- [YOUR INSTRUCTIONS]
Every line of the records below from the line with "line: (516, 1073)" up to and including the line with "line: (1185, 1263)" must be reproduced exactly, and no line outside that range.

- [DATA TO PROCESS]
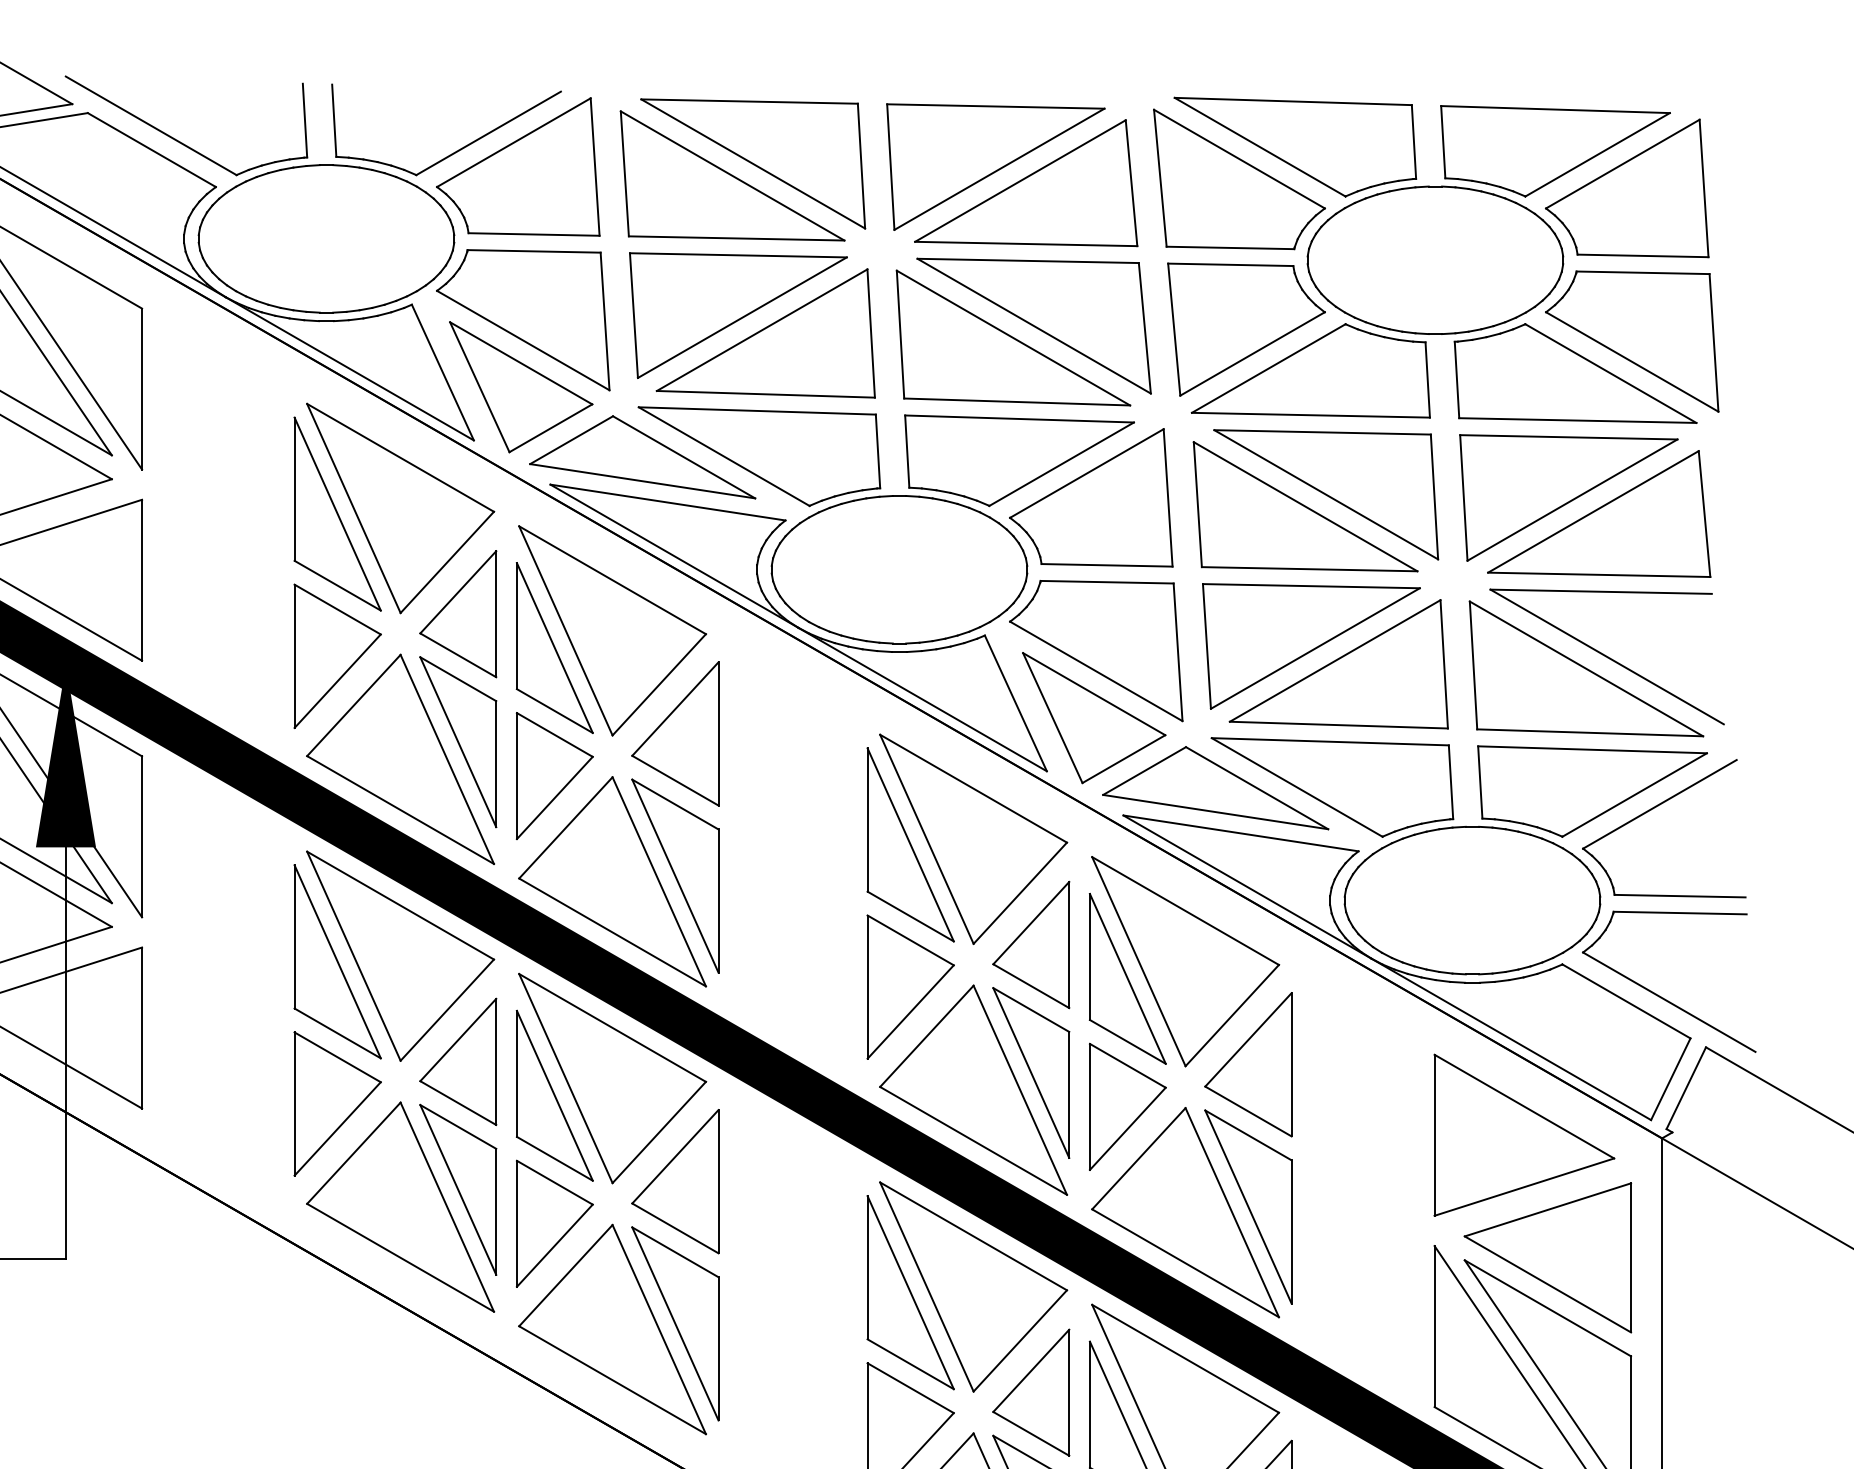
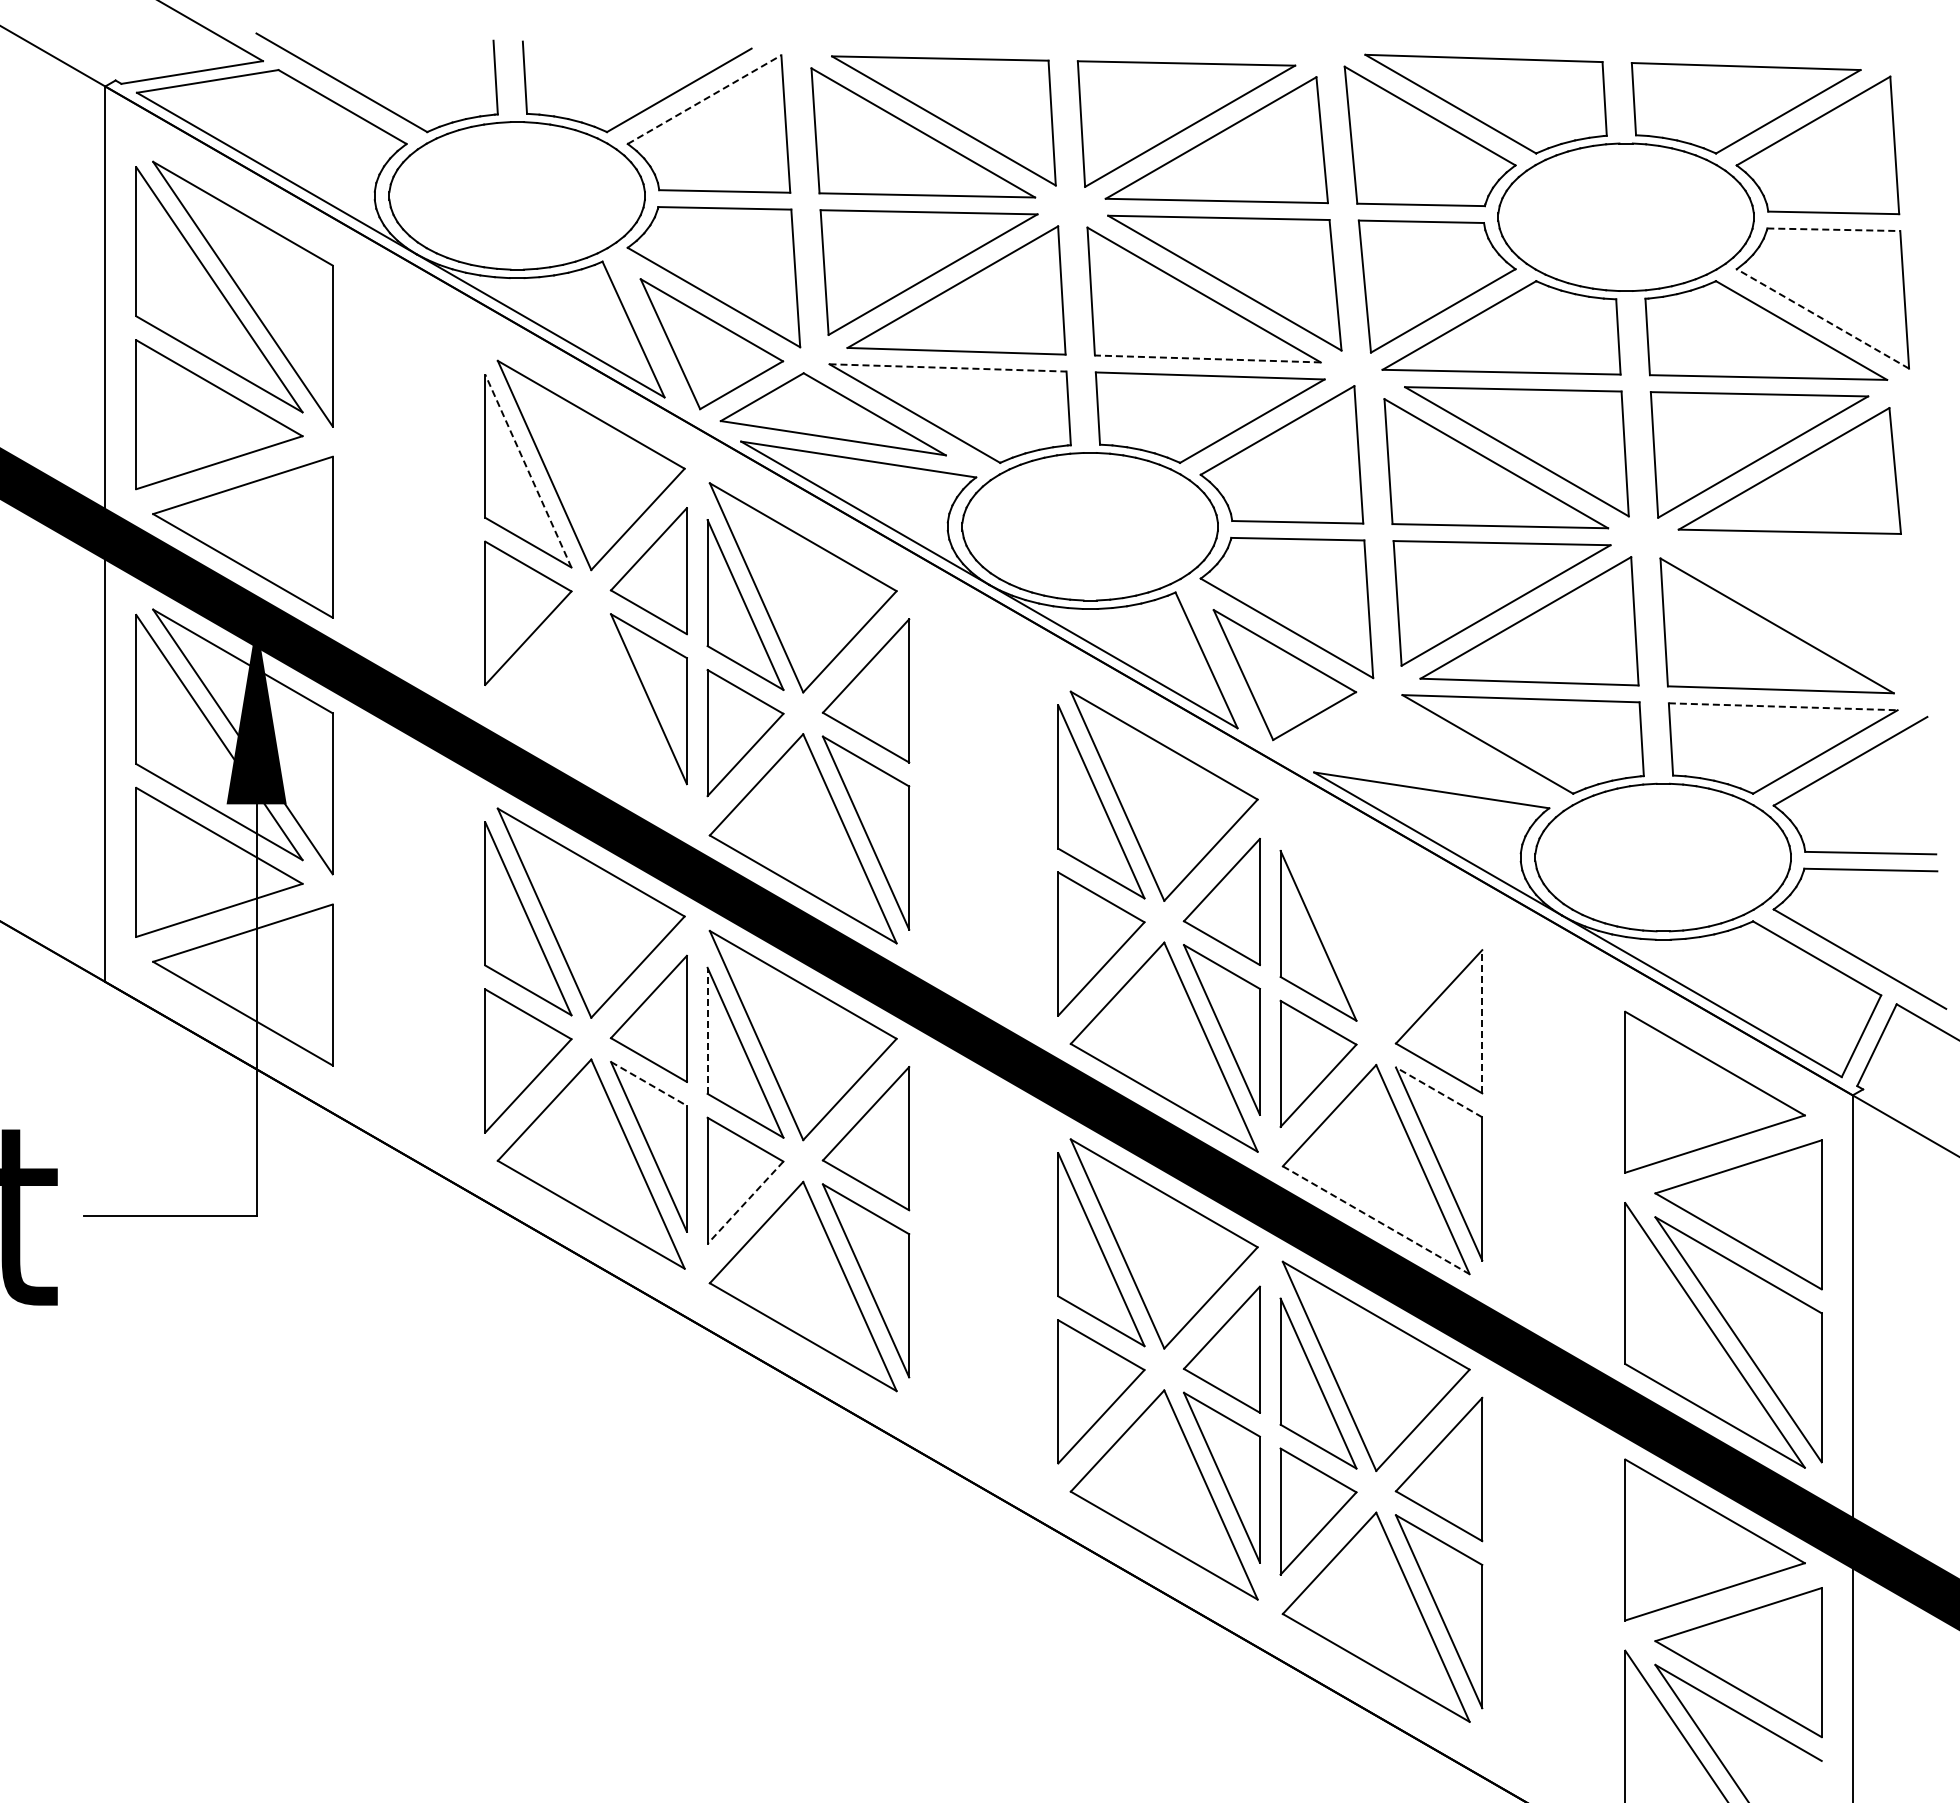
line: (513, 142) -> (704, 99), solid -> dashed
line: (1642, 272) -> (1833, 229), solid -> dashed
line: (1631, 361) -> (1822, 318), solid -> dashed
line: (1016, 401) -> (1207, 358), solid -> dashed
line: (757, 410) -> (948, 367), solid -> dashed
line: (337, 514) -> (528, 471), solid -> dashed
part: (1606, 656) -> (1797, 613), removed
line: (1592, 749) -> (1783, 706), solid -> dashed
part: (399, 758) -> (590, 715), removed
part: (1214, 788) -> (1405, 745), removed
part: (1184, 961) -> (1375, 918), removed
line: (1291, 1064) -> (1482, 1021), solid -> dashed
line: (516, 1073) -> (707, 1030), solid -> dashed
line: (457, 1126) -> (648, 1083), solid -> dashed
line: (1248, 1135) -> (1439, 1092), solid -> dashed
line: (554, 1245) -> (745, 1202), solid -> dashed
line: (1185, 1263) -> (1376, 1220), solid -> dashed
* * *
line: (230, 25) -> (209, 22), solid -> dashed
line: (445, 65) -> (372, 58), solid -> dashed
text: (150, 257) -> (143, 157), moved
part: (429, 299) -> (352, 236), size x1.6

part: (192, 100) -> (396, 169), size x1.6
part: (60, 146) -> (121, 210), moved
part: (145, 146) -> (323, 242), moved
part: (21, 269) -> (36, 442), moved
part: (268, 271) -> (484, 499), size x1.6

- [SOLUTION TO THIS EXERCISE]
line: (516, 1073) -> (707, 1030), solid -> dashed
line: (457, 1126) -> (648, 1083), solid -> dashed
line: (1248, 1135) -> (1439, 1092), solid -> dashed
line: (554, 1245) -> (745, 1202), solid -> dashed
line: (1185, 1263) -> (1376, 1220), solid -> dashed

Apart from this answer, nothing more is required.